• _Problem to work on_:
Would you retype the records starting at the line that contains "Menimbang Untung-Rugi Rencana Indonesia" and ending at the line that contains "не в оффшорах, чтобы", both lines included? Leave the pictures out of your answer.

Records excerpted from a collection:
.....

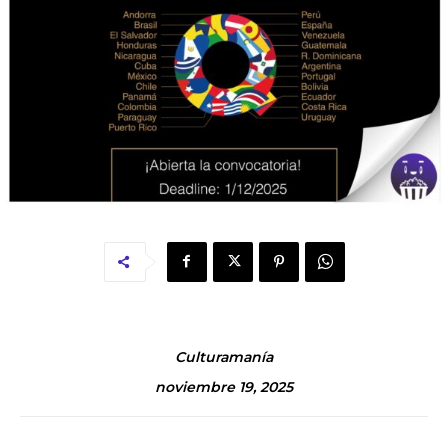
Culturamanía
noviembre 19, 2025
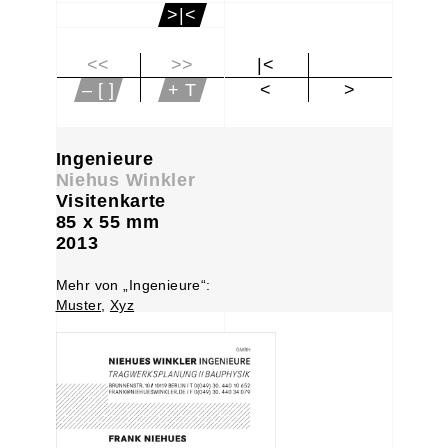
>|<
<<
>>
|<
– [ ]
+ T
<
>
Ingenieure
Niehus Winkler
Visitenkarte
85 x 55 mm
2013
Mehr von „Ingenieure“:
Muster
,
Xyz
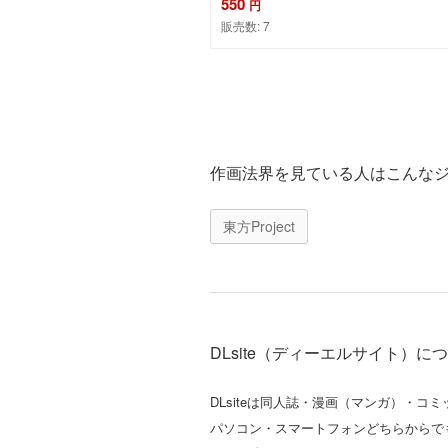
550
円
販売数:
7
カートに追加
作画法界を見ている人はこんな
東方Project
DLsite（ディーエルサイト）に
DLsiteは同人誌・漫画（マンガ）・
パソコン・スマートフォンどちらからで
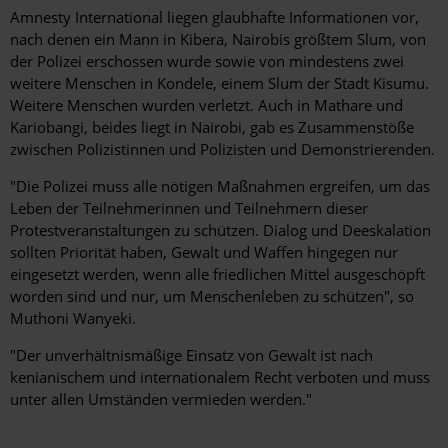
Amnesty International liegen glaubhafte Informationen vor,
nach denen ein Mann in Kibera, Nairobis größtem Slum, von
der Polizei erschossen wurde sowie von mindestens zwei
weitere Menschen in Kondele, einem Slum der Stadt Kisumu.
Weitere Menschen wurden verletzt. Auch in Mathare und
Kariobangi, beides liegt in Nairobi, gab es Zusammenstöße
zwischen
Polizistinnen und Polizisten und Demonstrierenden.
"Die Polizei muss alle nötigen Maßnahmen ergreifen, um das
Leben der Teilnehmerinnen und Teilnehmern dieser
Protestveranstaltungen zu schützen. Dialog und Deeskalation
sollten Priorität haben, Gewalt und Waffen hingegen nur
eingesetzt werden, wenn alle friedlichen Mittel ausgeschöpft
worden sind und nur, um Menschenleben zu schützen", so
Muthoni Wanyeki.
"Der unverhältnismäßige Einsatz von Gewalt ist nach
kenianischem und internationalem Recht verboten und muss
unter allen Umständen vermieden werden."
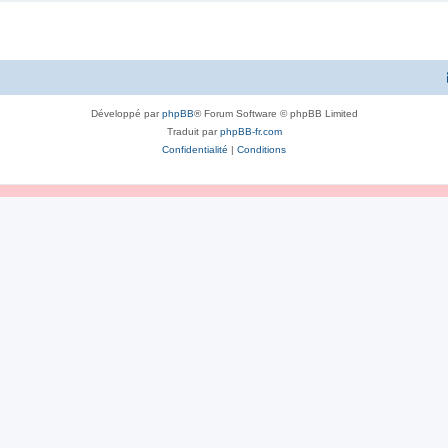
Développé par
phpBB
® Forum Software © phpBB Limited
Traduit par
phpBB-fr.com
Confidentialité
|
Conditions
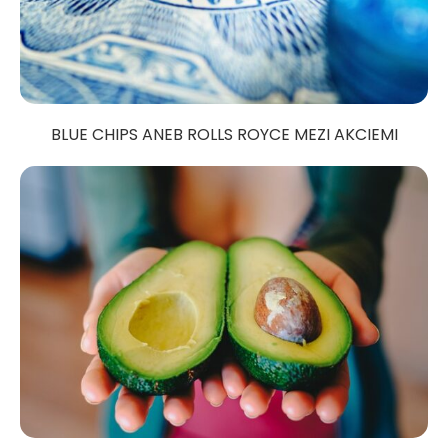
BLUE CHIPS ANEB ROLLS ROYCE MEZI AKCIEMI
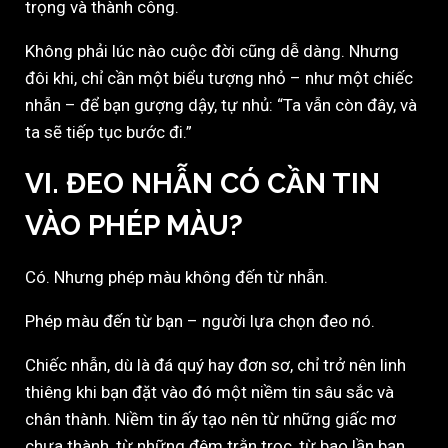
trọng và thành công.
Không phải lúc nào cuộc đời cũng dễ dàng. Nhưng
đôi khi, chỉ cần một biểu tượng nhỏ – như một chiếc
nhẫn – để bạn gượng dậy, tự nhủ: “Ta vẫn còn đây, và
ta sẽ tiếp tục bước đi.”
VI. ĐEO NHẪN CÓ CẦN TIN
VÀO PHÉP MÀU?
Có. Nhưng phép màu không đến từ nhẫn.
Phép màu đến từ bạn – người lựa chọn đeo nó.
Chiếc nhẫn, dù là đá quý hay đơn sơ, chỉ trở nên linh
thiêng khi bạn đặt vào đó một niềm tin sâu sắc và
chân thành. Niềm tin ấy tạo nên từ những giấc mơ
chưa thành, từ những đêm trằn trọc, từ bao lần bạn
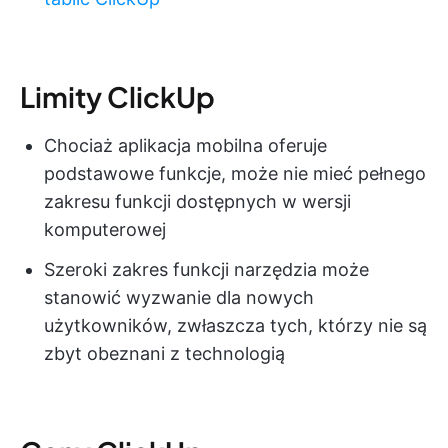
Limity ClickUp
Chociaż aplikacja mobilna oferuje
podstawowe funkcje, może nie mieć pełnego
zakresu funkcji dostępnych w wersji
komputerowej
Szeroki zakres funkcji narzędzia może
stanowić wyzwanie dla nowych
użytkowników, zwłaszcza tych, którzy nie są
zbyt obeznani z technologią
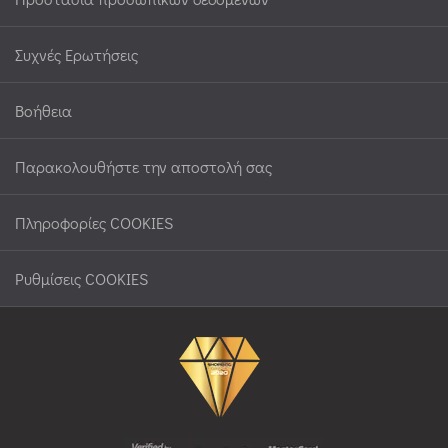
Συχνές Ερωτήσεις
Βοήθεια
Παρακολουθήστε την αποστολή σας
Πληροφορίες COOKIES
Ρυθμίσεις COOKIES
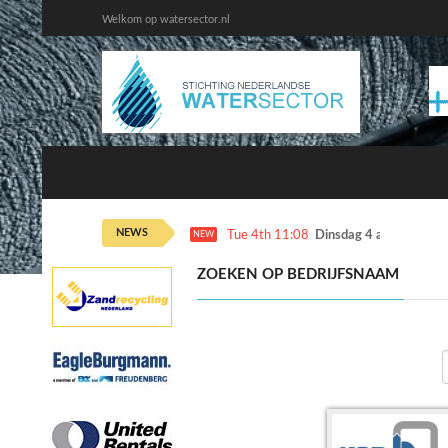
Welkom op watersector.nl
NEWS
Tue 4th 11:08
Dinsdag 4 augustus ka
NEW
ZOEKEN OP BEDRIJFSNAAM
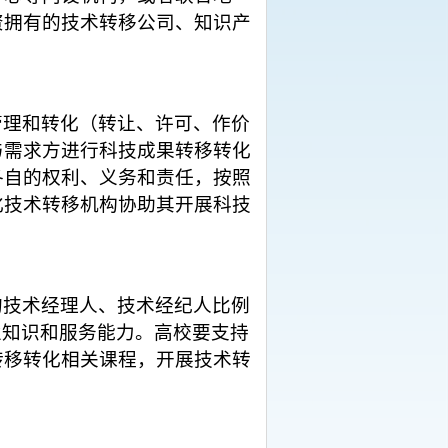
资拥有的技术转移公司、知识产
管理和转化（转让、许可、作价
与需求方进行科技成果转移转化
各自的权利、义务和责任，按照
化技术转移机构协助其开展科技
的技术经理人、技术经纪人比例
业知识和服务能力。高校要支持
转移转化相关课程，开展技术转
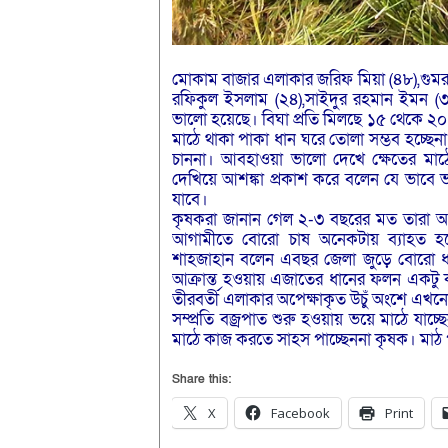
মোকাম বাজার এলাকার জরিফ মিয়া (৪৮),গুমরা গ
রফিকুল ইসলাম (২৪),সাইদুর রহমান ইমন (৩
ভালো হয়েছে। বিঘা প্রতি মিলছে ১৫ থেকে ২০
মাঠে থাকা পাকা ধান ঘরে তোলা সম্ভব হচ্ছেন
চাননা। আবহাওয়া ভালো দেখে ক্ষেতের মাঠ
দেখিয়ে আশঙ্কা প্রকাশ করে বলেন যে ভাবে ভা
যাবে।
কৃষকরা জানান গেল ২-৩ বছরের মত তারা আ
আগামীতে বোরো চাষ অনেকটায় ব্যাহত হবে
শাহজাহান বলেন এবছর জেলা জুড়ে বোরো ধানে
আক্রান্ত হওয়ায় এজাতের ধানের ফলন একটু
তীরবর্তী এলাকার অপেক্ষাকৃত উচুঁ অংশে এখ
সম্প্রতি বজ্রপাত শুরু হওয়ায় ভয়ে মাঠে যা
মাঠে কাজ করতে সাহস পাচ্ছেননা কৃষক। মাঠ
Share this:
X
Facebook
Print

.....

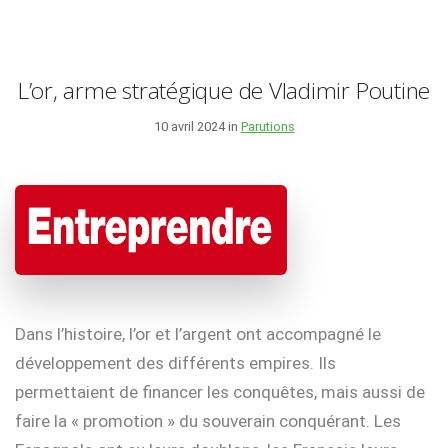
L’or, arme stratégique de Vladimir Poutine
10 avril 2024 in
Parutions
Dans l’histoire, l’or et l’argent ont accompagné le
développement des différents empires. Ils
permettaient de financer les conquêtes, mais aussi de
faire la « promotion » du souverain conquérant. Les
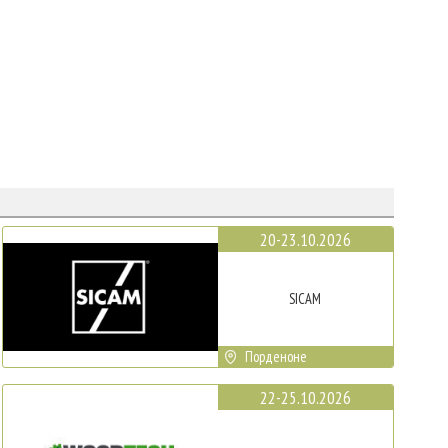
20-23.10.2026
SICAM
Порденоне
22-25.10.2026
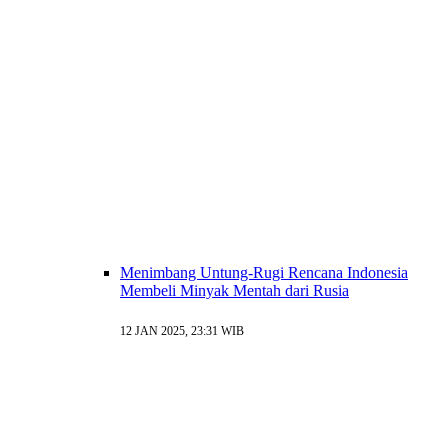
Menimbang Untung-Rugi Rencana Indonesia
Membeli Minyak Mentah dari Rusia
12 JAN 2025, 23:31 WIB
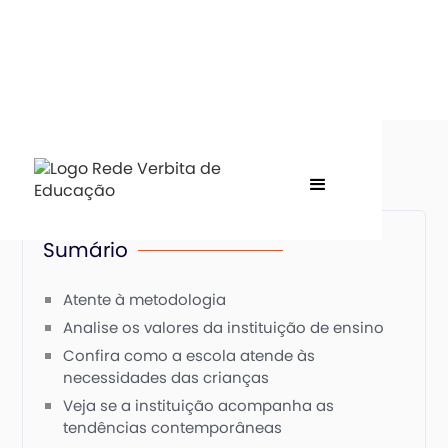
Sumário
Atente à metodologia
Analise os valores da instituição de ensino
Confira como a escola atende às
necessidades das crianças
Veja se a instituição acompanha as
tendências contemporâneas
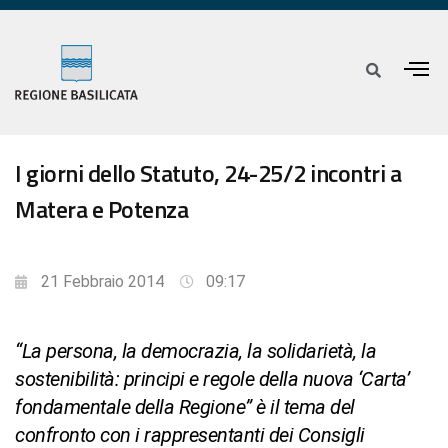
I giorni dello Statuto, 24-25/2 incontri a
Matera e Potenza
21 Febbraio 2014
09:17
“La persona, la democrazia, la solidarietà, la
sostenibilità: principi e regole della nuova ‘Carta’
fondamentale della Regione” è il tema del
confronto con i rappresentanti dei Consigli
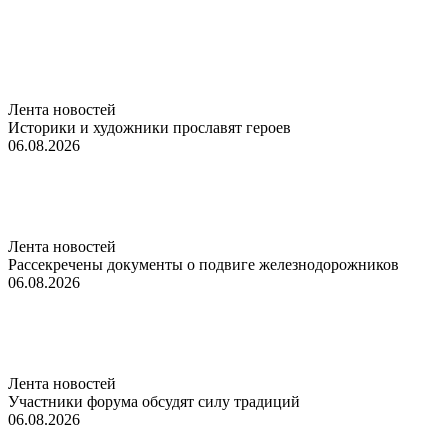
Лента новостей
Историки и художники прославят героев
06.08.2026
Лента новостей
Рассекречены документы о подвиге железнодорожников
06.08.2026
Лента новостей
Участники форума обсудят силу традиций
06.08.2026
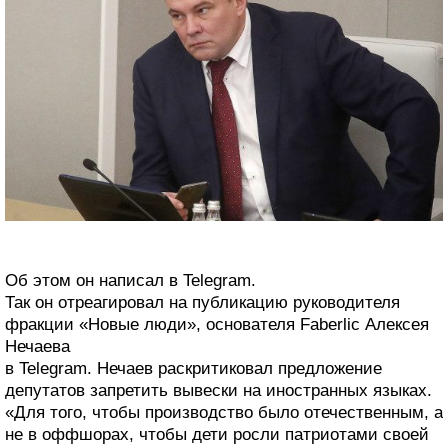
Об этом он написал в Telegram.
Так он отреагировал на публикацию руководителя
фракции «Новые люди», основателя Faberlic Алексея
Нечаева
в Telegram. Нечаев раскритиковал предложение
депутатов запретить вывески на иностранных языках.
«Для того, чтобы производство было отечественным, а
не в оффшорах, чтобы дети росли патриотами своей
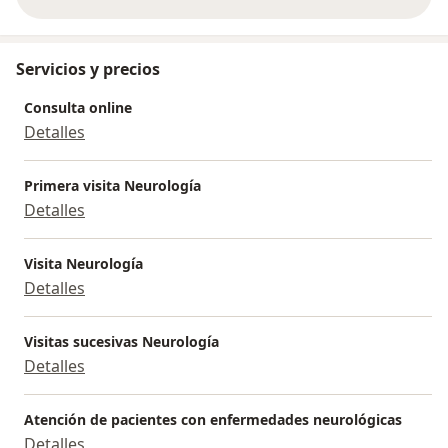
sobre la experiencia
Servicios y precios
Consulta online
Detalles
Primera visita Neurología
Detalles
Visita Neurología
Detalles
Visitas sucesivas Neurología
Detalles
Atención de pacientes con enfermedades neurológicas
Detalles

.....

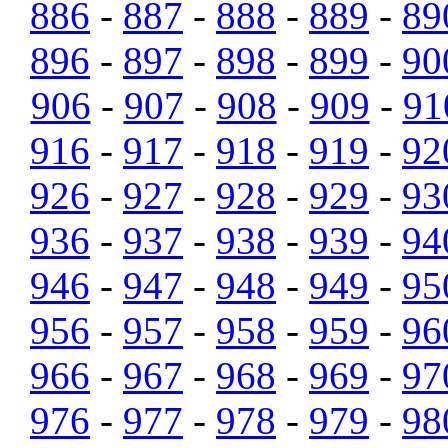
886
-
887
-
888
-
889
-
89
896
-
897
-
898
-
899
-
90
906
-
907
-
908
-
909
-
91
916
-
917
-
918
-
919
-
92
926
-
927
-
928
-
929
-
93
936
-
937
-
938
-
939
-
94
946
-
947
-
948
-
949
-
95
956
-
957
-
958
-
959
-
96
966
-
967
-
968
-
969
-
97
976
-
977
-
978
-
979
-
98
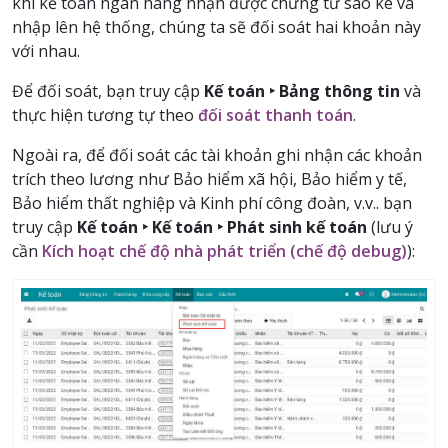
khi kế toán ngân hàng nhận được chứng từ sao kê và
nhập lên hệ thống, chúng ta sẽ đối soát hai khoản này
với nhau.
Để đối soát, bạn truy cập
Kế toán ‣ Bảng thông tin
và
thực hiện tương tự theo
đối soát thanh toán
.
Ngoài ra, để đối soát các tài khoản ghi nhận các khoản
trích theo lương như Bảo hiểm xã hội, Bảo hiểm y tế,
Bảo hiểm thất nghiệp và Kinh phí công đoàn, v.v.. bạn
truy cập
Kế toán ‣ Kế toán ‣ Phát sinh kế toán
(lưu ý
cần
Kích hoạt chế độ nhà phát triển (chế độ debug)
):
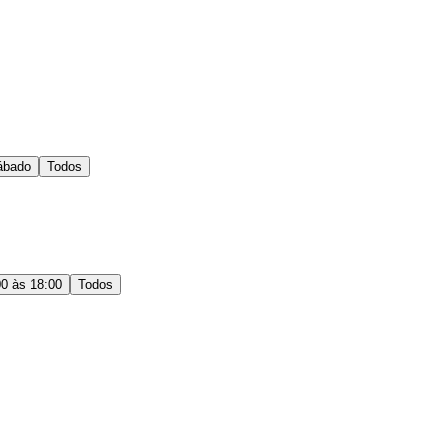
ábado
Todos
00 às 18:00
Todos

.....

• _Finished task_:
Menimbang Untung-Rugi Rencana Indonesia
Membeli Minyak Mentah dari Rusia
12 JAN 2025, 23:31 WIB
Sumário
Atente à metodologia
Analise os valores da instituição de ensino
Confira como a escola atende às
necessidades das crianças
Veja se a instituição acompanha as
tendências contemporâneas
I giorni dello Statuto, 24-25/2 incontri a
Matera e Potenza
21 Febbraio 2014
09:17
“La persona, la democrazia, la solidarietà, la
sostenibilità: principi e regole della nuova ‘Carta’
fondamentale della Regione” è il tema del
confronto con i rappresentanti dei Consigli
Лента новостей
Историки и художники прославят героев
06.08.2026
Лента новостей
Рассекречены документы о подвиге железнодорожников
06.08.2026
Лента новостей
Участники форума обсудят силу традиций
06.08.2026
Об этом он написал в Telegram.
Так он отреагировал на публикацию руководителя
фракции «Новые люди», основателя Faberlic Алексея
Нечаева
в Telegram. Нечаев раскритиковал предложение
депутатов запретить вывески на иностранных языках.
«Для того, чтобы производство было отечественным, а
не в оффшорах, чтобы дети росли патриотами своей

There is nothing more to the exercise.